Rupert Fray from the University of Nottingham stated that the breakthrough shows both technical ability and wider potential. “If you want to understand something, you’ve got to be able to build something,” Fray said. “As a technical accomplishment, to show that you understand the pathways and can do it, I think it has value.”
The choice not to make the genetic modifications permanent was deliberate. Aharoni admitted that inheritable changes could raise concerns about access and misuse, especially since the compounds involved are often linked to recreational drug use. “It’s a little bit tricky if we have it inherited, and then people will ask for seeds,” he said, noting similar techniques could theoretically be applied to crops like tomato, potato or corn.
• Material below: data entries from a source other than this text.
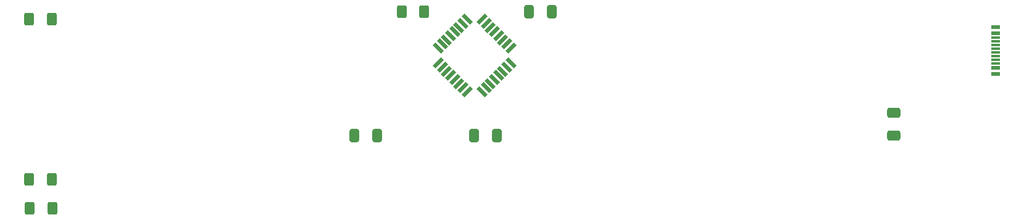
<source format=gbr>
%TF.GenerationSoftware,KiCad,Pcbnew,7.0.2*%
%TF.CreationDate,2024-10-16T20:37:04+05:30*%
%TF.ProjectId,digitalClock,64696769-7461-46c4-936c-6f636b2e6b69,rev?*%
%TF.SameCoordinates,Original*%
%TF.FileFunction,Paste,Top*%
%TF.FilePolarity,Positive*%
%FSLAX46Y46*%
G04 Gerber Fmt 4.6, Leading zero omitted, Abs format (unit mm)*
G04 Created by KiCad (PCBNEW 7.0.2) date 2024-10-16 20:37:04*
%MOMM*%
%LPD*%
G01*
G04 APERTURE LIST*
G04 Aperture macros list*
%AMRoundRect*
0 Rectangle with rounded corners*
0 $1 Rounding radius*
0 $2 $3 $4 $5 $6 $7 $8 $9 X,Y pos of 4 corners*
0 Add a 4 corners polygon primitive as box body*
4,1,4,$2,$3,$4,$5,$6,$7,$8,$9,$2,$3,0*
0 Add four circle primitives for the rounded corners*
1,1,$1+$1,$2,$3*
1,1,$1+$1,$4,$5*
1,1,$1+$1,$6,$7*
1,1,$1+$1,$8,$9*
0 Add four rect primitives between the rounded corners*
20,1,$1+$1,$2,$3,$4,$5,0*
20,1,$1+$1,$4,$5,$6,$7,0*
20,1,$1+$1,$6,$7,$8,$9,0*
20,1,$1+$1,$8,$9,$2,$3,0*%
%AMRotRect*
0 Rectangle, with rotation*
0 The origin of the aperture is its center*
0 $1 length*
0 $2 width*
0 $3 Rotation angle, in degrees counterclockwise*
0 Add horizontal line*
21,1,$1,$2,0,0,$3*%
G04 Aperture macros list end*
%ADD10RoundRect,0.250000X0.412500X0.650000X-0.412500X0.650000X-0.412500X-0.650000X0.412500X-0.650000X0*%
%ADD11RoundRect,0.250000X0.400000X0.625000X-0.400000X0.625000X-0.400000X-0.625000X0.400000X-0.625000X0*%
%ADD12R,1.150000X0.600000*%
%ADD13R,1.150000X0.300000*%
%ADD14RotRect,1.600000X0.550000X45.000000*%
%ADD15RotRect,1.600000X0.550000X135.000000*%
%ADD16RoundRect,0.250000X-0.412500X-0.650000X0.412500X-0.650000X0.412500X0.650000X-0.412500X0.650000X0*%
%ADD17RoundRect,0.250000X-0.650000X0.412500X-0.650000X-0.412500X0.650000X-0.412500X0.650000X0.412500X0*%
G04 APERTURE END LIST*
D10*
%TO.C,C1*%
X131125000Y-105000000D03*
X128000000Y-105000000D03*
%TD*%
D11*
%TO.C,R2*%
X86500000Y-89000000D03*
X83400000Y-89000000D03*
%TD*%
D12*
%TO.C,J7*%
X215935000Y-96520000D03*
X215935000Y-95720000D03*
D13*
X215935000Y-94570000D03*
X215935000Y-93570000D03*
X215935000Y-93070000D03*
X215935000Y-92070000D03*
D12*
X215935000Y-90120000D03*
X215935000Y-90920000D03*
D13*
X215935000Y-91570000D03*
X215935000Y-92570000D03*
X215935000Y-94070000D03*
X215935000Y-95070000D03*
%TD*%
D14*
%TO.C,U1*%
X139514897Y-95025305D03*
X140080583Y-95590990D03*
X140646268Y-96156676D03*
X141211953Y-96722361D03*
X141777639Y-97288047D03*
X142343324Y-97853732D03*
X142909010Y-98419417D03*
X143474695Y-98985103D03*
D15*
X145525305Y-98985103D03*
X146090990Y-98419417D03*
X146656676Y-97853732D03*
X147222361Y-97288047D03*
X147788047Y-96722361D03*
X148353732Y-96156676D03*
X148919417Y-95590990D03*
X149485103Y-95025305D03*
D14*
X149485103Y-92974695D03*
X148919417Y-92409010D03*
X148353732Y-91843324D03*
X147788047Y-91277639D03*
X147222361Y-90711953D03*
X146656676Y-90146268D03*
X146090990Y-89580583D03*
X145525305Y-89014897D03*
D15*
X143474695Y-89014897D03*
X142909010Y-89580583D03*
X142343324Y-90146268D03*
X141777639Y-90711953D03*
X141211953Y-91277639D03*
X140646268Y-91843324D03*
X140080583Y-92409010D03*
X139514897Y-92974695D03*
%TD*%
D11*
%TO.C,R4*%
X86600000Y-115000000D03*
X83500000Y-115000000D03*
%TD*%
D10*
%TO.C,C3*%
X155125000Y-88000000D03*
X152000000Y-88000000D03*
%TD*%
D11*
%TO.C,R3*%
X86500000Y-111000000D03*
X83400000Y-111000000D03*
%TD*%
D16*
%TO.C,C2*%
X144437500Y-105000000D03*
X147562500Y-105000000D03*
%TD*%
D17*
%TO.C,C4*%
X202000000Y-101875000D03*
X202000000Y-105000000D03*
%TD*%
D11*
%TO.C,R1*%
X137600000Y-88000000D03*
X134500000Y-88000000D03*
%TD*%
M02*

</source>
Tobacco has a dual history that spans centuries, evolving from early indigenous and European medicinal uses as a painkiller and cure-all to modern, high-tech “molecular farming” where tobacco plants produce vaccines and therapeutic proteins. Today, genetically modified tobacco acts as a fast, cost-effective bio-factory for drugs like ZMapp (Ebola).
Researchers use Nicotiana benthamiana as a “bio-factory” because it is a fast-growing, non-food plant highly susceptible to pathogens, making it ideal for rapid, high-level production of recombinant proteins and pharmaceuticals, according to media reports. Its compromised immune system allows for efficient transient expression, producing valuable proteins within days via agroinfiltration.